**Exercise directions:**
Number each non-blank line of the entries from the start through the line containing "Map to enum |", and leave the pictures out of your list.

=== Section Start ===

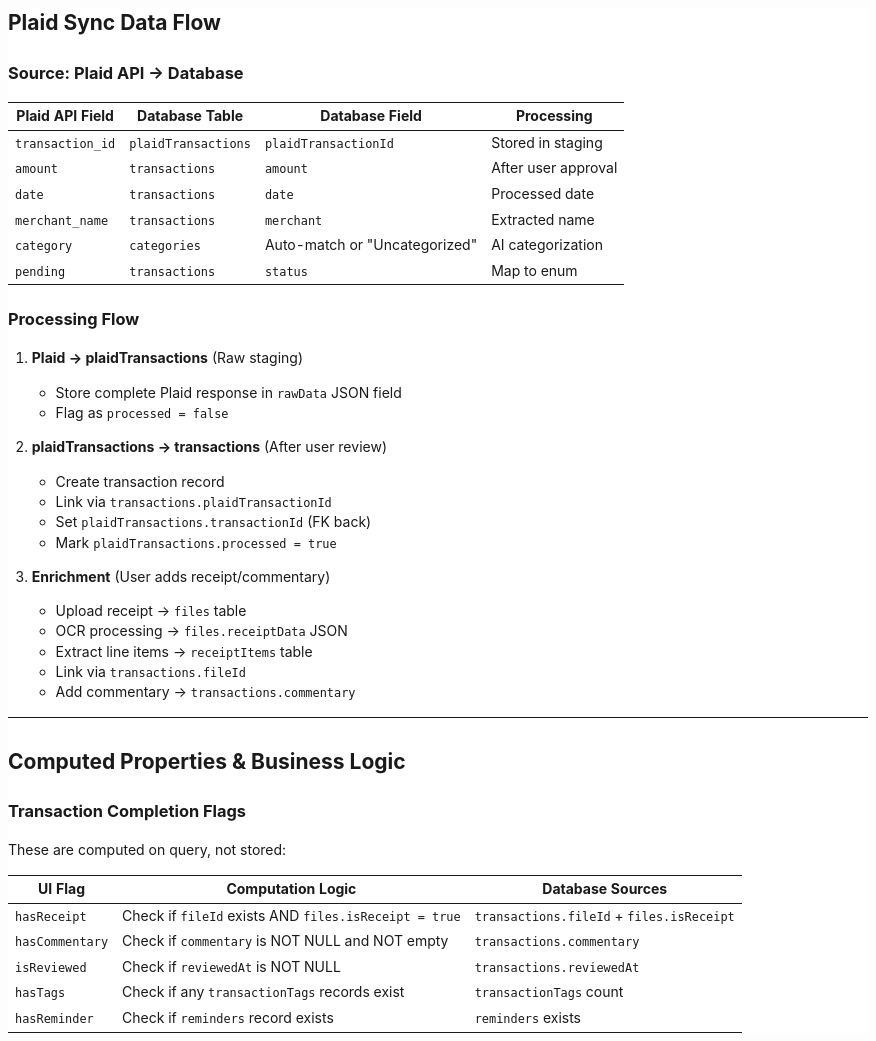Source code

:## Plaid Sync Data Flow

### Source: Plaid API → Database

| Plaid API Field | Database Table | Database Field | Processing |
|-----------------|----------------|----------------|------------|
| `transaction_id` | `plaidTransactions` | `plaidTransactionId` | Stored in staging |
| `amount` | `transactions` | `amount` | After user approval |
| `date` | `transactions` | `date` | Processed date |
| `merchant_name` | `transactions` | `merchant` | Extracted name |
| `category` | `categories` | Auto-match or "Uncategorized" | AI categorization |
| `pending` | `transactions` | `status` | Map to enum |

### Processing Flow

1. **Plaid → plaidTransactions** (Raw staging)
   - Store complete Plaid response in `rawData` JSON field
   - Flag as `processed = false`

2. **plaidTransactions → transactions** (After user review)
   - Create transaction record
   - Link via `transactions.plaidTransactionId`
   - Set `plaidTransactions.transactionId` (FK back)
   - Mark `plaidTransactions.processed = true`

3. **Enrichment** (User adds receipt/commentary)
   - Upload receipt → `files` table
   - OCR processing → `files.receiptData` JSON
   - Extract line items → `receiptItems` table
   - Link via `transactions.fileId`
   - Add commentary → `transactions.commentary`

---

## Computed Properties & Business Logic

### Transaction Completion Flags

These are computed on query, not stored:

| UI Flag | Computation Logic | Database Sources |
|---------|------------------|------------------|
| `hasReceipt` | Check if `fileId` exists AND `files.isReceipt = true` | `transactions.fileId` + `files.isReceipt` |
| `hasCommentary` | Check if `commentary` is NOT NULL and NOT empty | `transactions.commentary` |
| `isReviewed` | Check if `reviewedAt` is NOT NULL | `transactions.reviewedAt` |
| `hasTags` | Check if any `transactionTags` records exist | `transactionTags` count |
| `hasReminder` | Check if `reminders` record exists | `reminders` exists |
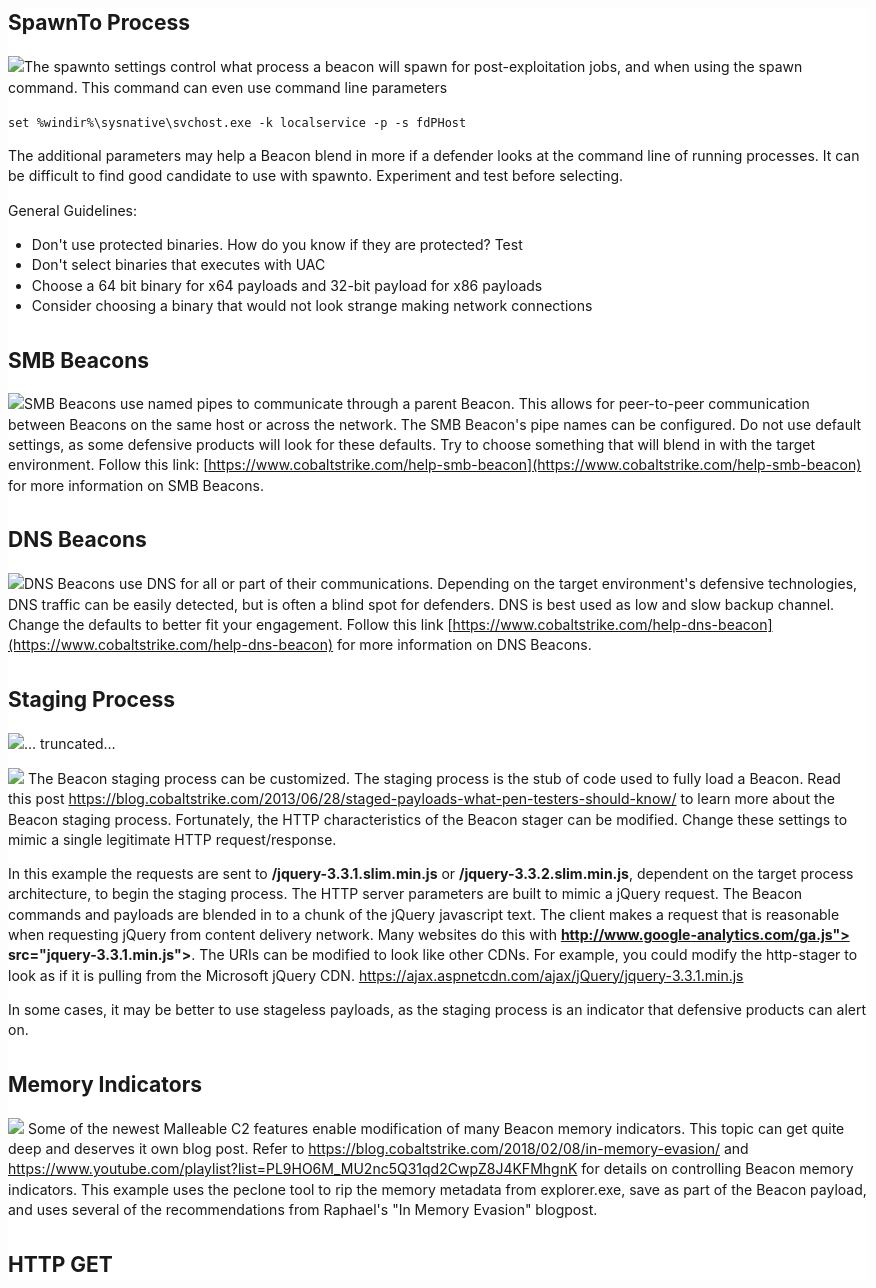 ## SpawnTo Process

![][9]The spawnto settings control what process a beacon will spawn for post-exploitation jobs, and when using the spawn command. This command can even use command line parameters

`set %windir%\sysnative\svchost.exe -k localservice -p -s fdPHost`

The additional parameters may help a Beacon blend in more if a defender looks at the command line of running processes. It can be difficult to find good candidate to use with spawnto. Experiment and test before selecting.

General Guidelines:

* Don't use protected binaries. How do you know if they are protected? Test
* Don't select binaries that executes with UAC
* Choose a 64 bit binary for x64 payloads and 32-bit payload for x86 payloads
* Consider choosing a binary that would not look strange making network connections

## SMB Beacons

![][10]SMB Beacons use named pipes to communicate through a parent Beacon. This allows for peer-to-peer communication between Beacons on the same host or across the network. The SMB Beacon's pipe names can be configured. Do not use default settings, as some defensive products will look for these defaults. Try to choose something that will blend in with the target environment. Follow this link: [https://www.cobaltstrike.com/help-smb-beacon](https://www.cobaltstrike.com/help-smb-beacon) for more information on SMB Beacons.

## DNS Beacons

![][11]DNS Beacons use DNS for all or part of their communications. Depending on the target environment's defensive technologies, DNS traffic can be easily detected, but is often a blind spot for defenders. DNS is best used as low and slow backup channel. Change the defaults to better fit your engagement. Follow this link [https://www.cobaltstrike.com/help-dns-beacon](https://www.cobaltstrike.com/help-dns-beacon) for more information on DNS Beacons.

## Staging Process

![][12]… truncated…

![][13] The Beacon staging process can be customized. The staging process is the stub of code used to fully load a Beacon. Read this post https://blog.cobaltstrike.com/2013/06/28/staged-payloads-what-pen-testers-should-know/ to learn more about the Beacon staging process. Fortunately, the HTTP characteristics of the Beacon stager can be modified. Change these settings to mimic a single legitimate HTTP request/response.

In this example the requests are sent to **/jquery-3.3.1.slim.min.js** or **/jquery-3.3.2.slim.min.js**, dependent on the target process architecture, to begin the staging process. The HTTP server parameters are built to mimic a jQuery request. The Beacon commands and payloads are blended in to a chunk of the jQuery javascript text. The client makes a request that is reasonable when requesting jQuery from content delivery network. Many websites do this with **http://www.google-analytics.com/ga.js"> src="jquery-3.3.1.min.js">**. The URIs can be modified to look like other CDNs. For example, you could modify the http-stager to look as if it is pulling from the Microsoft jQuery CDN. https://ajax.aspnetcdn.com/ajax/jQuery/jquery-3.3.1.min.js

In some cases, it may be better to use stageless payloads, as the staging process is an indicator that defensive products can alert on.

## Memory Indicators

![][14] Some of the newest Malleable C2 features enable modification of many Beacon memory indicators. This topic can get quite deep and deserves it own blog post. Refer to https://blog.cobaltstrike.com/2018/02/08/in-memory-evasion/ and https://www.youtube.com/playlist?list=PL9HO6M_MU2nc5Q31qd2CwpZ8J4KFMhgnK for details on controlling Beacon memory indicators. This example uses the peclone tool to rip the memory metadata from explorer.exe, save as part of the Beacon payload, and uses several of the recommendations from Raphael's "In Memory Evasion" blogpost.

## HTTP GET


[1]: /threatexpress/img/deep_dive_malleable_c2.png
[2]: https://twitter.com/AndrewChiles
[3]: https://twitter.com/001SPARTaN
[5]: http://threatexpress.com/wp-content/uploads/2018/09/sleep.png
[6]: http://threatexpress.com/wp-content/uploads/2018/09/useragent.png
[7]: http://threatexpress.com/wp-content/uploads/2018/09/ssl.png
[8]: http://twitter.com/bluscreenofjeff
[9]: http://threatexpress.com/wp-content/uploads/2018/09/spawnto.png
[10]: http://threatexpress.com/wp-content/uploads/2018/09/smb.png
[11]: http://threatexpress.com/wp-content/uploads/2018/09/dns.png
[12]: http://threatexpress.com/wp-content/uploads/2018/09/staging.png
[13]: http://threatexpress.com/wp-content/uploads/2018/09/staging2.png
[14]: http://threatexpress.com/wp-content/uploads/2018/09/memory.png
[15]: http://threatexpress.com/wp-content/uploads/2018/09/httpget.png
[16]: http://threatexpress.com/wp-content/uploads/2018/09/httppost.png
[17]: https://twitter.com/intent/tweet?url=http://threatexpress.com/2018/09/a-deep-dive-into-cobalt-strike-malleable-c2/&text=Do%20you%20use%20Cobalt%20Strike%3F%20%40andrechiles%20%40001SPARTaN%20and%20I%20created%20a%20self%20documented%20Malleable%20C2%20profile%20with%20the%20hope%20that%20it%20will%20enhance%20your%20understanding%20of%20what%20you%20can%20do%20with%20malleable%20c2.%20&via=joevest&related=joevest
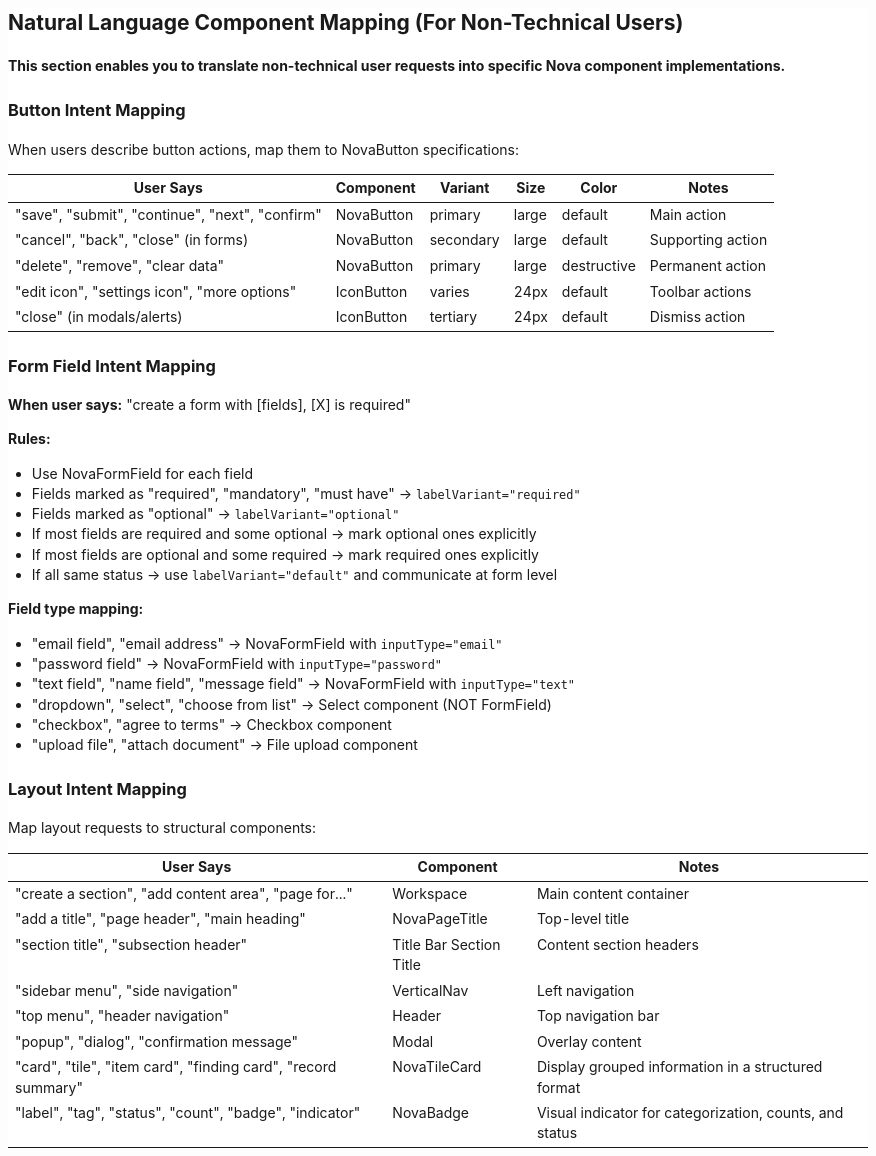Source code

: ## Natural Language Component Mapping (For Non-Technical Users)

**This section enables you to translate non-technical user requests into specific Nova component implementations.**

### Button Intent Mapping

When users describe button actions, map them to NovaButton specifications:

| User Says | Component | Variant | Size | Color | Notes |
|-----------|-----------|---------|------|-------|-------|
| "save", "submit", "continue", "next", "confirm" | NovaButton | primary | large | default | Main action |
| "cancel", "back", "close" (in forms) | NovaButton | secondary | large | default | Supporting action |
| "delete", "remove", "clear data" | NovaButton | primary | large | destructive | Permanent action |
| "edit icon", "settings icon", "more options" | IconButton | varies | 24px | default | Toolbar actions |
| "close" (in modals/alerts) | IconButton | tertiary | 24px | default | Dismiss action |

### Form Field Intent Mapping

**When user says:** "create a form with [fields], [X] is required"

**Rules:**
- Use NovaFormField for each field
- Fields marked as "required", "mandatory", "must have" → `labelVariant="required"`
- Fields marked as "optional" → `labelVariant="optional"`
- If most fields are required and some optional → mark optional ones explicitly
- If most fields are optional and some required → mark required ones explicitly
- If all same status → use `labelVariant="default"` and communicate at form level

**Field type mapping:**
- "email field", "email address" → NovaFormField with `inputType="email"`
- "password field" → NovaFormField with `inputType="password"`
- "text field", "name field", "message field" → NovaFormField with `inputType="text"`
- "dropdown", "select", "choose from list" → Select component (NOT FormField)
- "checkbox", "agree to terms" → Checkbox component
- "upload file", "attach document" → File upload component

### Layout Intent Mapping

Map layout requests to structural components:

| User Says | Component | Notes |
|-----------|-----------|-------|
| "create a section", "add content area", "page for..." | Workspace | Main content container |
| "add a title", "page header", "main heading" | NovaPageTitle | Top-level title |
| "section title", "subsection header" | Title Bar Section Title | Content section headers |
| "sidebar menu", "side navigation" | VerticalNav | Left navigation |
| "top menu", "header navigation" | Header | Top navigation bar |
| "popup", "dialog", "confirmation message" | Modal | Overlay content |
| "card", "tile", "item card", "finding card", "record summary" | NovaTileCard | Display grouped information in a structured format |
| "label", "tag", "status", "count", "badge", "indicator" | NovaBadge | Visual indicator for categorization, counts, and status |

=== Section End ===

**Finished task:**
1. Source code
2. :## Plaid Sync Data Flow
3. ### Source: Plaid API → Database
4. | Plaid API Field | Database Table | Database Field | Processing |
5. |-----------------|----------------|----------------|------------|
6. | `transaction_id` | `plaidTransactions` | `plaidTransactionId` | Stored in staging |
7. | `amount` | `transactions` | `amount` | After user approval |
8. | `date` | `transactions` | `date` | Processed date |
9. | `merchant_name` | `transactions` | `merchant` | Extracted name |
10. | `category` | `categories` | Auto-match or "Uncategorized" | AI categorization |
11. | `pending` | `transactions` | `status` | Map to enum |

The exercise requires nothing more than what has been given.